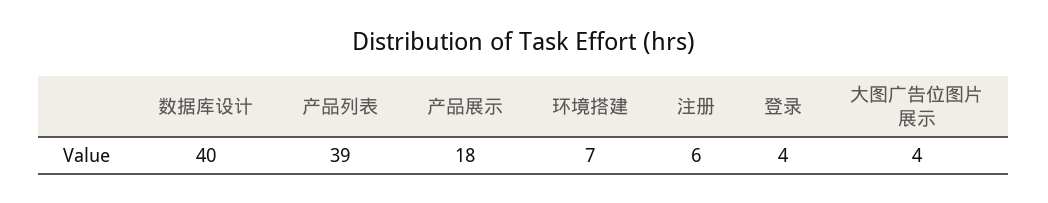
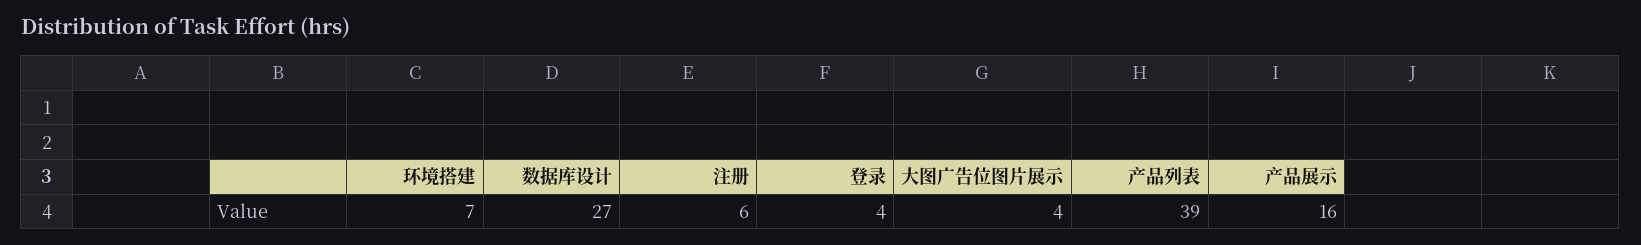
  {
-   "数据库设计": 40,
+   "数据库设计": 27,
    "产品列表": 39,
-   "产品展示": 18,
+   "产品展示": 16,
    "环境搭建": 7,
    "注册": 6,
    "登录": 4,
    "大图广告位图片展示": 4
  }

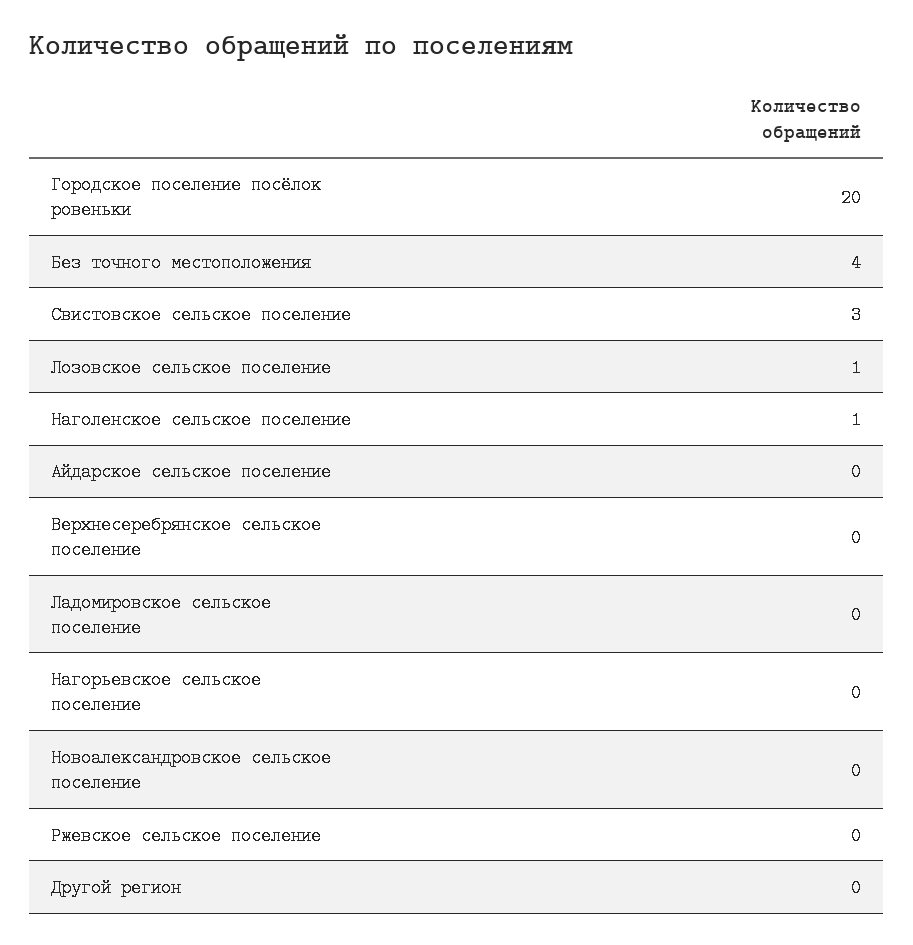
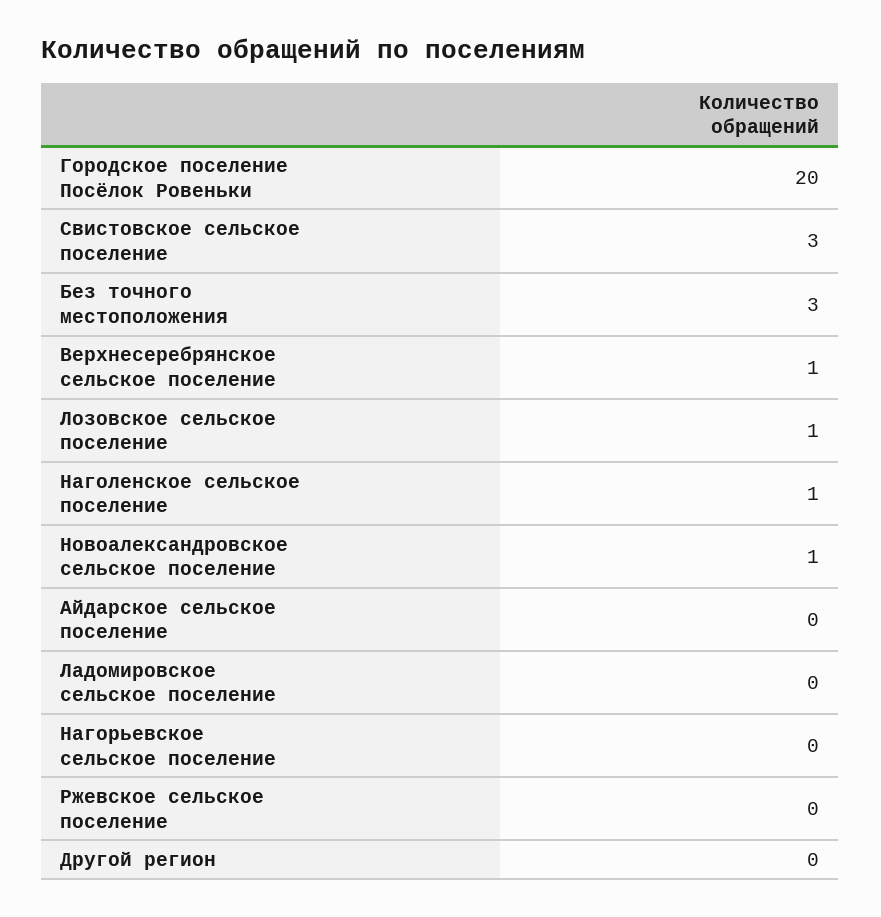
  {
    "Городское поселение посёлок ровеньки": 20,
-   "Без точного местоположения": 4,
+   "Без точного местоположения": 3,
    "Свистовское сельское поселение": 3,
    "Лозовское сельское поселение": 1,
    "Наголенское сельское поселение": 1,
    "Айдарское сельское поселение": 0,
-   "Верхнесеребрянское сельское поселение": 0,
+   "Верхнесеребрянское сельское поселение": 1,
    "Ладомировское сельское поселение": 0,
    "Нагорьевское сельское поселение": 0,
-   "Новоалександровское сельское поселение": 0,
+   "Новоалександровское сельское поселение": 1,
    "Ржевское сельское поселение": 0,
    "Другой регион": 0
  }

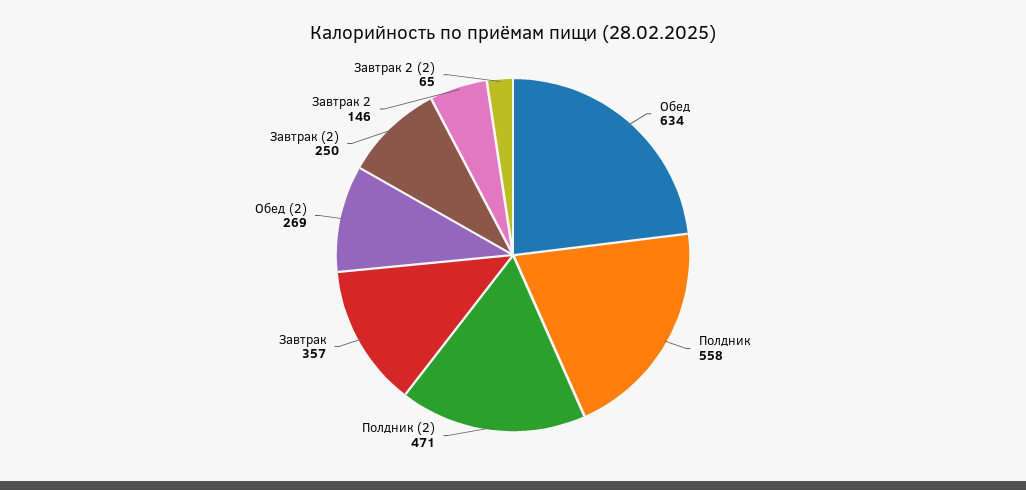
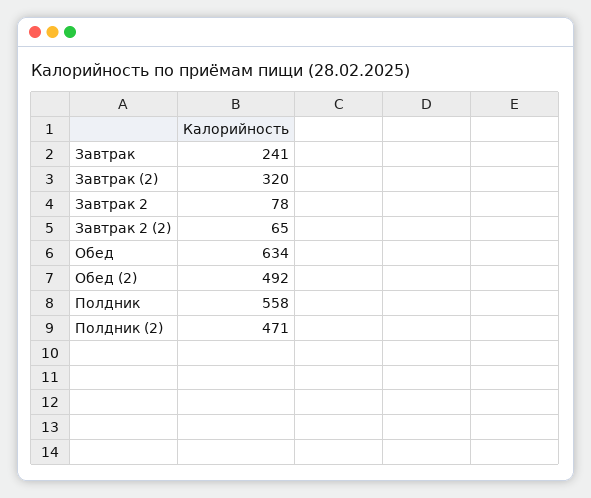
  {
    "Обед": 634,
    "Полдник": 558,
    "Полдник (2)": 471,
-   "Завтрак": 357,
+   "Завтрак": 241,
-   "Обед (2)": 269,
+   "Обед (2)": 492,
-   "Завтрак (2)": 250,
+   "Завтрак (2)": 320,
-   "Завтрак 2": 146,
+   "Завтрак 2": 78,
    "Завтрак 2 (2)": 65
  }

----------------

### Exercise directions
Without the pictures, transcribe the listing exactly as it stands.

### Response to this task
  {
-   "数据库设计": 40,
+   "数据库设计": 27,
    "产品列表": 39,
-   "产品展示": 18,
+   "产品展示": 16,
    "环境搭建": 7,
    "注册": 6,
    "登录": 4,
    "大图广告位图片展示": 4
  }

  {
    "Городское поселение посёлок ровеньки": 20,
-   "Без точного местоположения": 4,
+   "Без точного местоположения": 3,
    "Свистовское сельское поселение": 3,
    "Лозовское сельское поселение": 1,
    "Наголенское сельское поселение": 1,
    "Айдарское сельское поселение": 0,
-   "Верхнесеребрянское сельское поселение": 0,
+   "Верхнесеребрянское сельское поселение": 1,
    "Ладомировское сельское поселение": 0,
    "Нагорьевское сельское поселение": 0,
-   "Новоалександровское сельское поселение": 0,
+   "Новоалександровское сельское поселение": 1,
    "Ржевское сельское поселение": 0,
    "Другой регион": 0
  }

  {
    "Обед": 634,
    "Полдник": 558,
    "Полдник (2)": 471,
-   "Завтрак": 357,
+   "Завтрак": 241,
-   "Обед (2)": 269,
+   "Обед (2)": 492,
-   "Завтрак (2)": 250,
+   "Завтрак (2)": 320,
-   "Завтрак 2": 146,
+   "Завтрак 2": 78,
    "Завтрак 2 (2)": 65
  }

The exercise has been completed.